◆ PASSAGE FOR REVIEW:

Sunday, 28 December 2014

A year in culture, Dolores Delargo Towers style



As you might tell, I am in a retrospective mood, dear reader. Any summary of any year is bound to be somewhat subjective - so you will forgive, of course, my indulgence in what we experienced of 2014 rather than any wider picture.

In a year when we lost so many of our cultural icons (more of that later, no doubt, in my annual "roll-call" of those who died this year), sport and Strictly Come Dancing were considered serious topics of conversation even in the broadsheets, and the so-called "Culture Minister" Ed Vaizey remarked that he preferred Classic FM to Radio 3, what constitutes a "cultural highlight"? In our world, anything that doesn't involve pop music or politics, I suppose...

Those of you paying attention to my previous "review of the year" will note that references to "music" did not include the "classical" end of that extensive artform. Yet we did have some excellent moments of that kind. The aforementioned Pet Shop Boys Prom was indeed a fully featured part of the prestigious BBC Proms Season - and Vince'n'Neil's A Man From the Future was a masterful symphonic work, worthy of many a composer beloved of the regular denizens of The Royal Albert Hall during that three-month extravaganza. It was sublimely realised, in conjunction with the BBC Concert Orchestra conducted by Dominic Wheeler and the elegant narration of Miss Juliet Stephenson, and a ground-breaking event that I truly appreciated. It was also the only "true Prom" I attended.

◆ TASK SET:
(1) Which words or phrases does the year-in-culture post set off in quotation marks? List every one.
(2) Could you carry on the year-in-culture post from the point where it stops?

◆ EXTRACTED ENTRIES:

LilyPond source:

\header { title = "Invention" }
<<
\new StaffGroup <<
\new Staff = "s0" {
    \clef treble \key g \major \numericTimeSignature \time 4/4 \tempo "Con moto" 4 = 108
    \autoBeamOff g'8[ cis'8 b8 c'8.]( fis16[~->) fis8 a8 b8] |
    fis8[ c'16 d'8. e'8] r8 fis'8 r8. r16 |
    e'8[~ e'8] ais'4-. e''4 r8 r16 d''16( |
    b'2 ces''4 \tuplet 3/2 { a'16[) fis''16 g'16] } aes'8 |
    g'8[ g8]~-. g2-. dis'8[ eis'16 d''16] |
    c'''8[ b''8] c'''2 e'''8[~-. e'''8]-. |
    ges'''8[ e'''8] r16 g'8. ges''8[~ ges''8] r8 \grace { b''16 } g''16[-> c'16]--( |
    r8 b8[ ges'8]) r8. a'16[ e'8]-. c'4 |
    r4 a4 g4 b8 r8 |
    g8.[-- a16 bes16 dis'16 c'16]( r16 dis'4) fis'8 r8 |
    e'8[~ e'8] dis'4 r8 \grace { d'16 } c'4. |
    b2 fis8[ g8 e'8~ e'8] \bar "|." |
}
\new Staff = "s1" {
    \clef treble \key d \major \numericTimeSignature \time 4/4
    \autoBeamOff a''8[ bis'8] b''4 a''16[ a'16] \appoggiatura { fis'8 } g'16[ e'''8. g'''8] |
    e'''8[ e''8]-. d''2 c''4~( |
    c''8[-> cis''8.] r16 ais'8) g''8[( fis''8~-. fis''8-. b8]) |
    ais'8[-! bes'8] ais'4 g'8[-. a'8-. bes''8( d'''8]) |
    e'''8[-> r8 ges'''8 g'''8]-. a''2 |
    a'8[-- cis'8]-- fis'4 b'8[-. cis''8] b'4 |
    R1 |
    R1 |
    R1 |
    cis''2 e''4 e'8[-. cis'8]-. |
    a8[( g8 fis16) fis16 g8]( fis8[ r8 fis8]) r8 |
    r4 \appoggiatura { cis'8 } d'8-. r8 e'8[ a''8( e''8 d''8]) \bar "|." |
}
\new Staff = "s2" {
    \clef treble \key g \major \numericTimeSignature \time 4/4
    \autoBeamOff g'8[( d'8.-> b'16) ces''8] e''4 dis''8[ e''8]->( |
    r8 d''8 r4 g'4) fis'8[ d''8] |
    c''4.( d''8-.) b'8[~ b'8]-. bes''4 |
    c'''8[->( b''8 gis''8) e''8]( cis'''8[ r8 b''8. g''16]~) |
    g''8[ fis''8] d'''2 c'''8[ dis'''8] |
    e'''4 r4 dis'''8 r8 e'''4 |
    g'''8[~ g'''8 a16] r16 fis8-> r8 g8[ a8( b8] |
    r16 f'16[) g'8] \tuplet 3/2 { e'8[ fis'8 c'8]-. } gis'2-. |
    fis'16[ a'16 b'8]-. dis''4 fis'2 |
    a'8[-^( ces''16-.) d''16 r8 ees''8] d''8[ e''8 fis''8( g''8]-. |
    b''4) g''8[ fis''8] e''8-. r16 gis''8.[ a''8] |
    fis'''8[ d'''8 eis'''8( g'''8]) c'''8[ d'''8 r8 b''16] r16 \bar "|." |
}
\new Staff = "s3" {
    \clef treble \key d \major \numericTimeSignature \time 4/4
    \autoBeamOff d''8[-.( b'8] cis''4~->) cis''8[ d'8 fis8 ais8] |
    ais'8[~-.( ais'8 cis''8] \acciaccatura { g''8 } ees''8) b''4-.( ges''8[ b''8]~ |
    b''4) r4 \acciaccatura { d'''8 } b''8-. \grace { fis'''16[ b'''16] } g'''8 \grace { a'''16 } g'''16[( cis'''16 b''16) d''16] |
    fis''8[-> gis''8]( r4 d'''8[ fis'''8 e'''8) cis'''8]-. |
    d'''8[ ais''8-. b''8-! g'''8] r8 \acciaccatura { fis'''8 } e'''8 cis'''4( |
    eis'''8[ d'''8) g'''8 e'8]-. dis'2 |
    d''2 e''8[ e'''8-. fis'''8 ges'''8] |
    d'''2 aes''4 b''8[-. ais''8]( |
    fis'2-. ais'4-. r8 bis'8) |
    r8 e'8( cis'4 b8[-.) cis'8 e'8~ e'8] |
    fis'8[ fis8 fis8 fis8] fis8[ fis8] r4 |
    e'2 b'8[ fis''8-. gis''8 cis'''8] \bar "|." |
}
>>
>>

◆ ANSWERS BY ITEM NUMBER:
(1)
"roll-call"
"Culture Minister"
"cultural highlight"
"review of the year"
"music"
"classical"
"true Prom"

(2)
The Proms season ends, as it does every year, with the triumphal flag-waving finale encompassing Land of Hope and Glory, Jerusalem and Rule, Britannia! And this year (as every year for along time), we made it to our usual great vantage point in Hyde Park to watch it beamed in on the live screens - and to take part in all its flag-waving adrenalin-pumping grandeur. This year, the "Britannia" part was sung with the fine voice of Roderick Williams, and on stage at Proms in the Park we were also treated to some beautiful operatic singing by Pumeza Matshikiza and Vittorio Grigolo.



I concluded the year with two more classical events: Bach and Wagner at St John's Smith Square and the BBC recording of their tribute to Ron Goodwin - which made for quite a mix in the classical canon.

And what of the theatre? 2014 turned out to be another fine year, with both major and minor productions that we thoroughly enjoyed. Of the latter, there was the thought-provoking and utterly fab Rachael's Café and the masterful one-man performance of Didn't You Used To Be Derek Jacobi?. Simon Callow's Being Shakespeare was magnificent, as was our recent adult panto-substitute Mrs Hudson's Christmas Corker.

Of our major theatrical events during the year, the new - and awe-inspiring - Menier Chocolate Factory production of Stephen Sondheim's Assassins was an absolute highlight. However the big event of the entire year was most definitely our pilgrimage to pay a deferential tribute at the feet of the great Dame Angela Lansbury in Blithe Spirit. A once-in-a-lifetime experience, never, ever to be forgotten!

Speaking of iconic figures in our cultural landscape, John Waters' This Filthy World, Vol 2: Filthier and Dirtier one-man show wasn't half-bad, either. In complete contrast, we were honoured to see and listen to the venerable Dame Joan Plowright in conversation.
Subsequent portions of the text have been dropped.